La fin de la carrière de Prouvé est marquée par l'expérimentation de nouvelles matières (stations-services cylindriques Total) ou de composants (panneaux de façade de l'université de Lyon-Bron) ainsi que par plusieurs projets trop audacieux pour être réalisés, mais qui apportent à son œuvre une dimension urbanistique (siège du ministère de l'Éducation nationale, avec Belmont et Swetchine, 1970 ; station d'Arc 2000, avec Hayama et Binotto, 1970).
C'est aussi le moment d'une reconnaissance internationale et de belles réussites : réussite technique pour la structure du Palais omnisports de Paris-Bercy (Andrault et Parat architectes, 1978) ou la tour-radar d'Ouessant qui transcende le principe du noyau central en béton ébauché à Maxéville (Jacquin architecte, 1981).
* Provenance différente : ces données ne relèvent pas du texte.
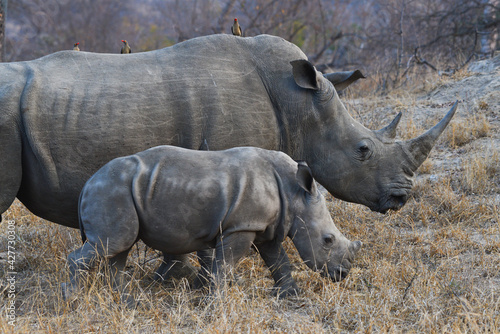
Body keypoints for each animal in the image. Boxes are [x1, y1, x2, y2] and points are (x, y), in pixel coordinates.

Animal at [62, 146, 362, 300]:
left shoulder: (262, 226)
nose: (342, 274)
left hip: (117, 190)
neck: (295, 193)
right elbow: (225, 265)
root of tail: (87, 183)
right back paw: (72, 299)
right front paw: (215, 302)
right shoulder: (241, 226)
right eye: (327, 240)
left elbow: (279, 261)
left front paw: (291, 295)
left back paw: (125, 300)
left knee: (118, 247)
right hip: (110, 191)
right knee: (112, 244)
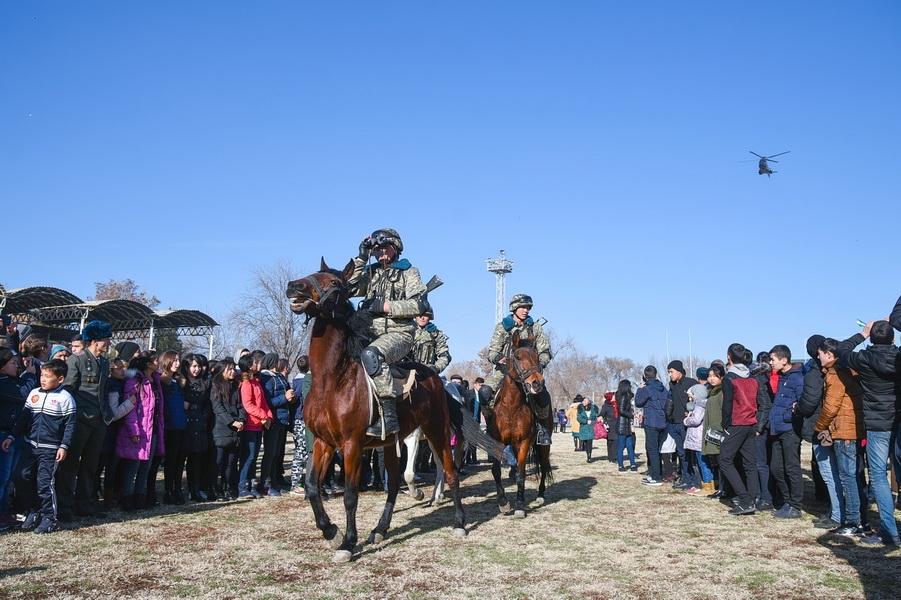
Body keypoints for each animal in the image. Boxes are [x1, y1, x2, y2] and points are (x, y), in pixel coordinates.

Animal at [284, 258, 502, 564]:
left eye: (335, 283)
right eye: (313, 274)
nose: (295, 287)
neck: (332, 380)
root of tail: (437, 380)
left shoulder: (351, 446)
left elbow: (350, 495)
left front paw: (348, 543)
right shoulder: (322, 442)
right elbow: (313, 488)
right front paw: (331, 532)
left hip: (436, 432)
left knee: (450, 473)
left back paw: (459, 522)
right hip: (390, 443)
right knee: (395, 481)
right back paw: (380, 529)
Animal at [488, 330, 552, 516]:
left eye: (537, 357)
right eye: (518, 356)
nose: (537, 383)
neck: (512, 406)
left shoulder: (523, 443)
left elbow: (521, 474)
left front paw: (519, 505)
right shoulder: (498, 442)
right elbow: (496, 470)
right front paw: (503, 502)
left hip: (543, 445)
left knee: (544, 466)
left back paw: (540, 495)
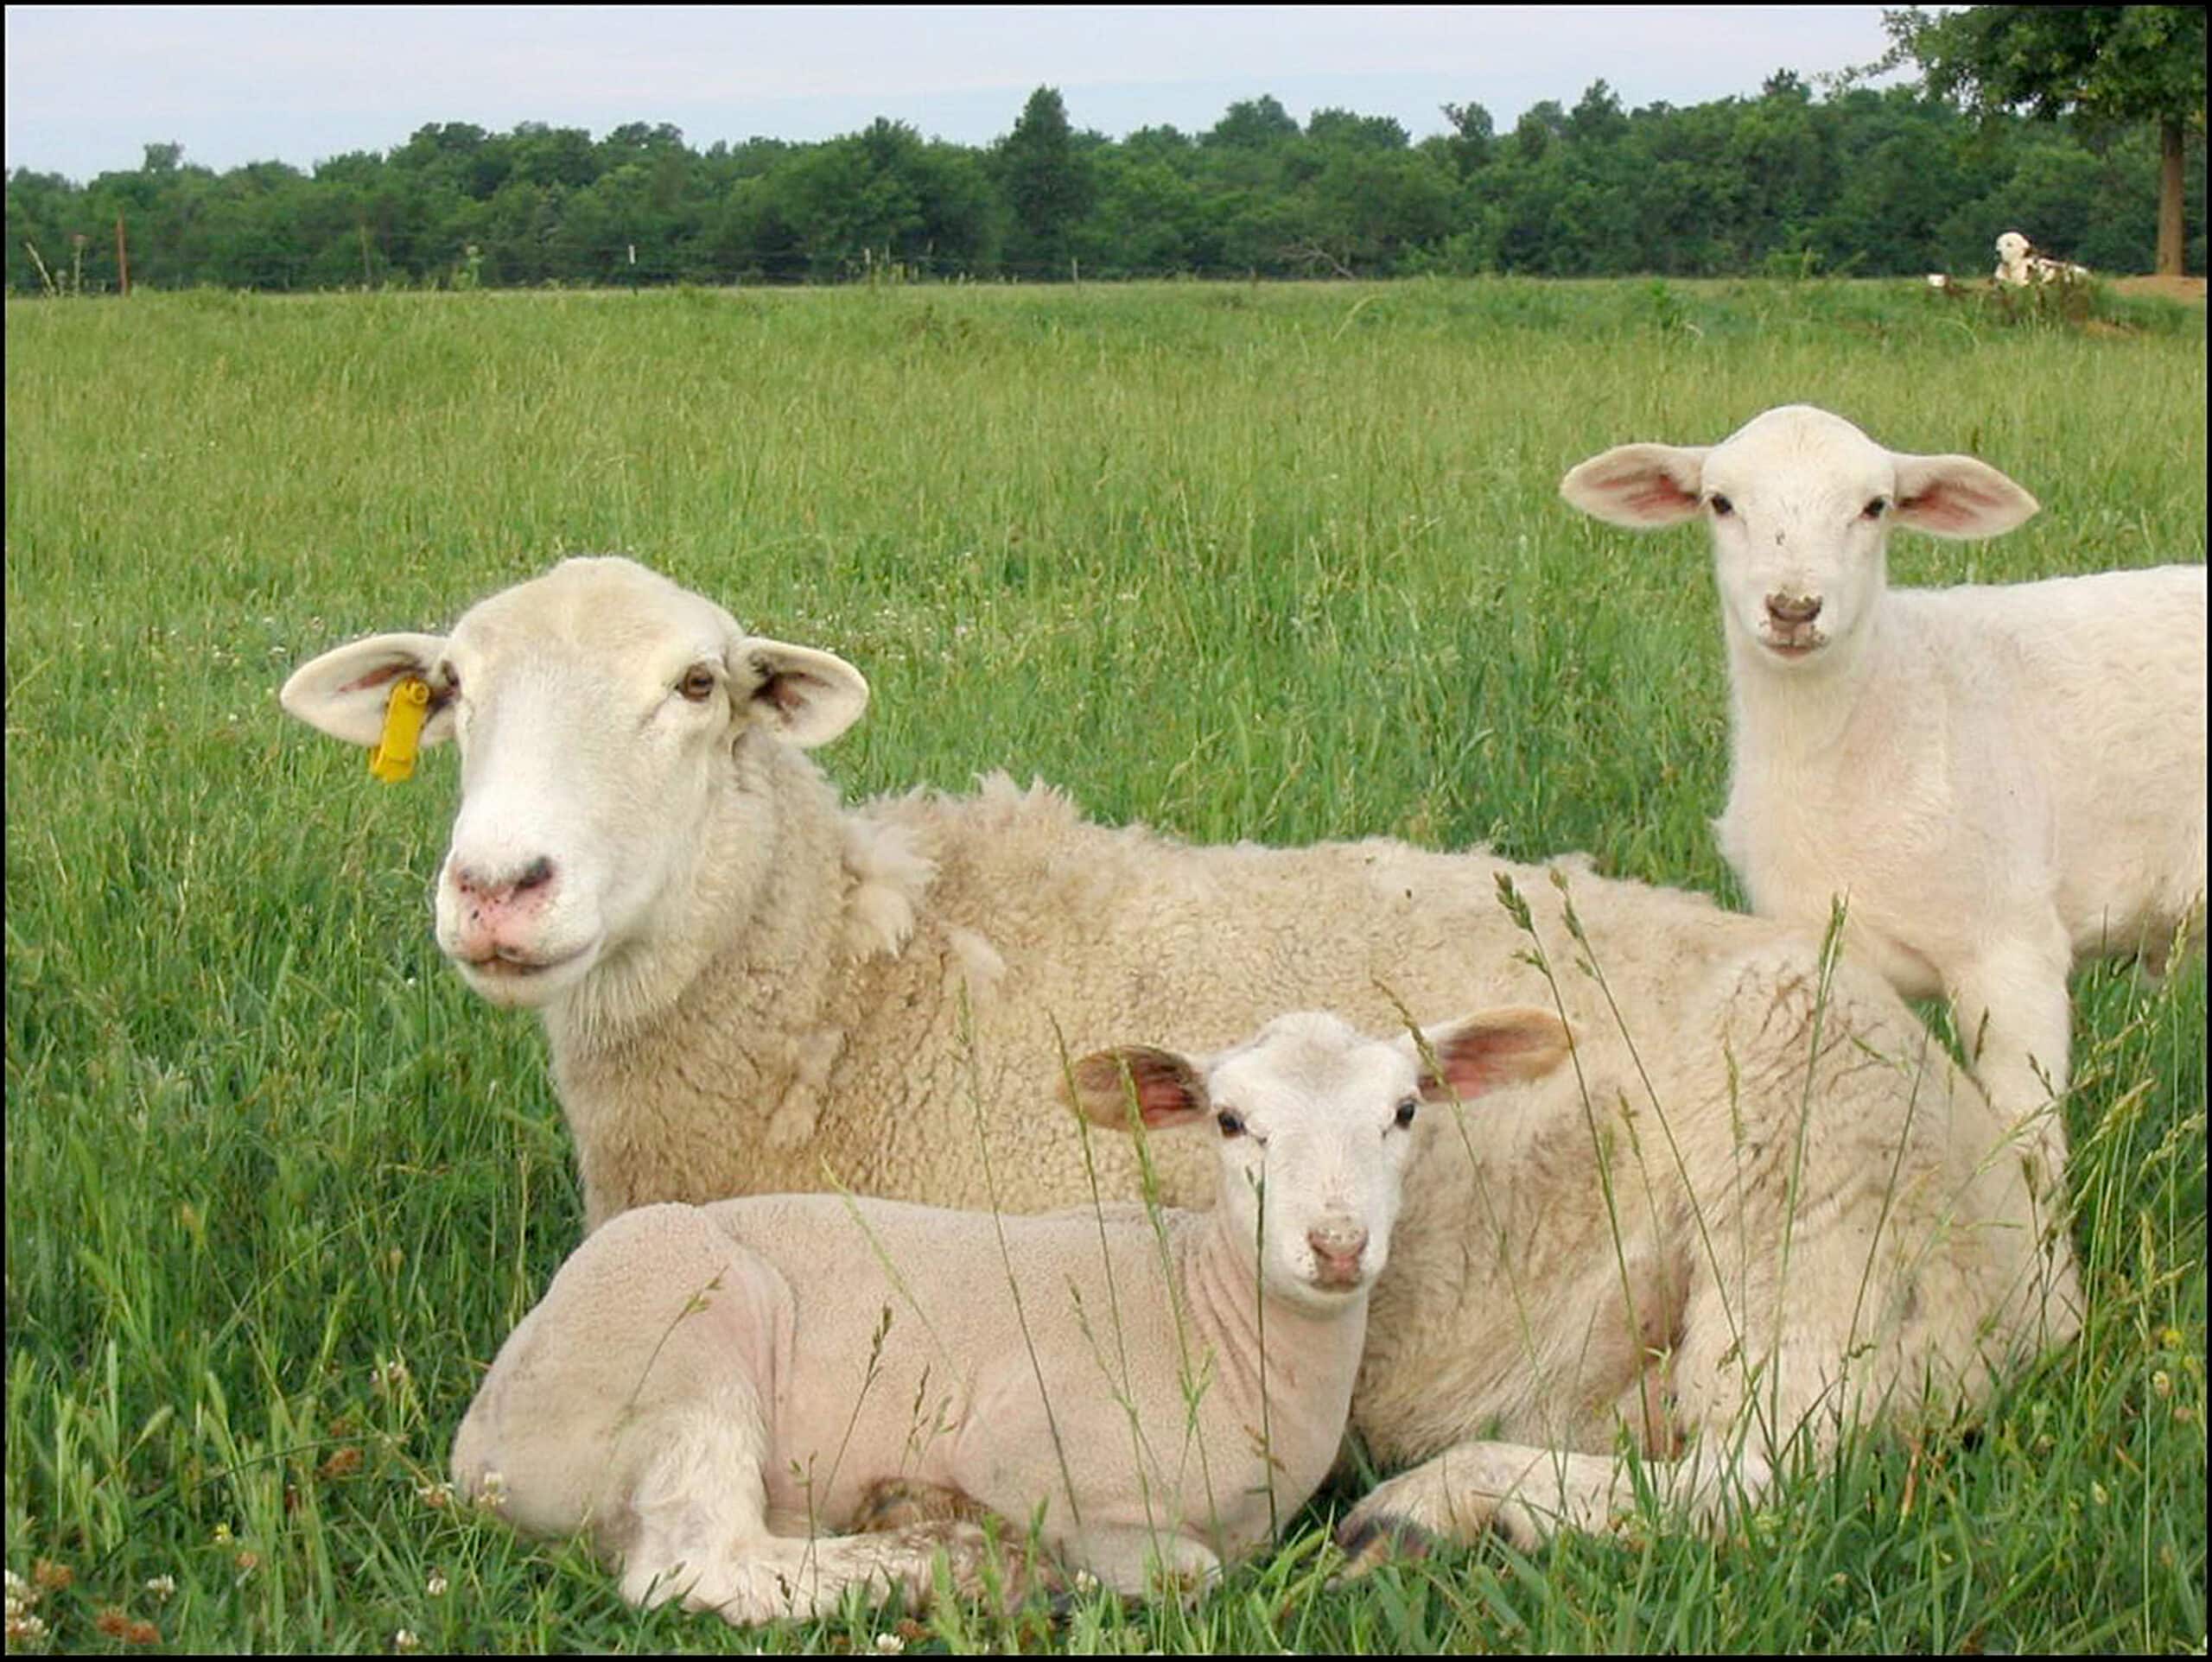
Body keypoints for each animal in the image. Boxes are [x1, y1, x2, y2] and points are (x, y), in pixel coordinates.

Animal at [281, 555, 2080, 1556]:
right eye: (451, 688)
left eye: (699, 682)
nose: (499, 887)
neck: (855, 984)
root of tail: (2024, 1236)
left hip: (1821, 1227)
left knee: (1775, 1464)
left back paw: (1444, 1505)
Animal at [449, 1005, 1572, 1621]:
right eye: (1229, 1120)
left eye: (1405, 1111)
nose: (1336, 1244)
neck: (1208, 1320)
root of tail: (478, 1445)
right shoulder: (1030, 1450)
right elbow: (1188, 1573)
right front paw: (1027, 1554)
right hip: (680, 1331)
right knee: (694, 1566)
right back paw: (945, 1565)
Réussite « morale » lorsque Prouvé est plébiscité pour occuper la place difficile de président du Jury international pour le concours du Centre national d'art et de culture voulu par le président Georges Pompidou (1971). Imposant le projet de Renzo Piano et Richard Rogers, c'est en quelque sorte une part de son « héritage culturel » que nous livre Prouvé puisque dans ce bâtiment sont reconnaissables ses apports essentiels à l'architecture technologique, déjà présents dans le marché de Clichy quelque 35 ans plus tôt : structure en acier plié, façade-rideau en panneaux modulaires, mise en évidence des principes constructifs, flexibilité des espaces intérieurs, ainsi qu'une certaine désuétude qui rejoint aussi l'empirisme artisanal de Prouvé.
Ce fut aussi un patron humaniste voire utopiste. Innovant en tout cas. À Nancy, puis à Maxéville. Octroyant à ses salariés les congés payés avant 1936 et promoteur de l'intéressement.